---- Okunacak Metin

09 Haziran 2024 04:03

RTÜK Başkanı’nın ‘ikazı’ istifasını gerektiren bir skandaldır

RTÜK Başkanı Ebubekir Şahin

Ebubekir Şahin | Fotoğraf: DHA

Paylaş

Bu haftanın konusu RTÜK Başkanı Ebubekir Şahin’in aynı zamanda Halkbank Yönetim Kurulu üyesi olması ve Halkbank’ın verdiği kredilere dair bir haberi sansürlemesi. Nereden baksanız büyük olay ama maalesef bu haberler artık gündemde çok kısa süre kalabiliyor. Biz yazalım ve kaydı bulunsun ama önce ABD’de patlak veren başka bir skandala uğrayalım. Kıyaslamalar bazen öğreticidir.

--------

■ **Görev Listesi**
1/ Metne göre Ebubekir Şahin, RTÜK Başkanlığının yanı sıra hangi görevde bulunuyor?
2/ Metinde geçen bütün kısaltmaları sıralayın.
3/ Metnin "Bu haftanın konusu" sözleriyle başlayıp "Kıyaslamalar bazen öğreticidir." sözleriyle biten bölümünü aynen yazın.

---- Sağlanan Bilgiler

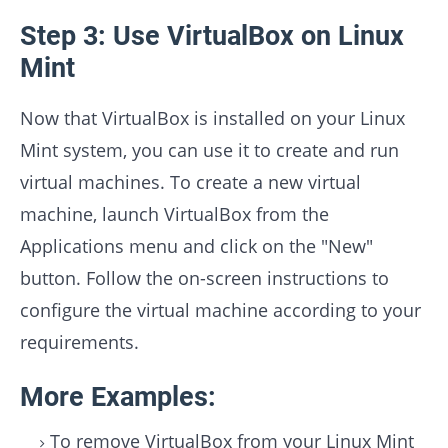
Step 3: Use VirtualBox on Linux
Mint
Now that VirtualBox is installed on your Linux
Mint system, you can use it to create and run
virtual machines. To create a new virtual
machine, launch VirtualBox from the
Applications menu and click on the "New"
button. Follow the on-screen instructions to
configure the virtual machine according to your
requirements.
More Examples:
To remove VirtualBox from your Linux Mint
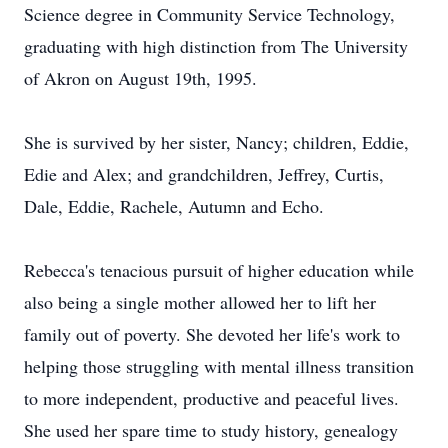
Science degree in Community Service Technology,
graduating with high distinction from The University
of Akron on August 19th, 1995.
She is survived by her sister, Nancy; children, Eddie,
Edie and Alex; and grandchildren, Jeffrey, Curtis,
Dale, Eddie, Rachele, Autumn and Echo.
Rebecca's tenacious pursuit of higher education while
also being a single mother allowed her to lift her
family out of poverty. She devoted her life's work to
helping those struggling with mental illness transition
to more independent, productive and peaceful lives.
She used her spare time to study history, genealogy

--------

■ **Sonuçlar**
1/ Halkbank Yönetim Kurulu üyesi.

2/ RTÜK, DHA, ABD

3/
Bu haftanın konusu RTÜK Başkanı Ebubekir Şahin’in aynı zamanda Halkbank Yönetim Kurulu üyesi olması ve Halkbank’ın verdiği kredilere dair bir haberi sansürlemesi. Nereden baksanız büyük olay ama maalesef bu haberler artık gündemde çok kısa süre kalabiliyor. Biz yazalım ve kaydı bulunsun ama önce ABD’de patlak veren başka bir skandala uğrayalım. Kıyaslamalar bazen öğreticidir.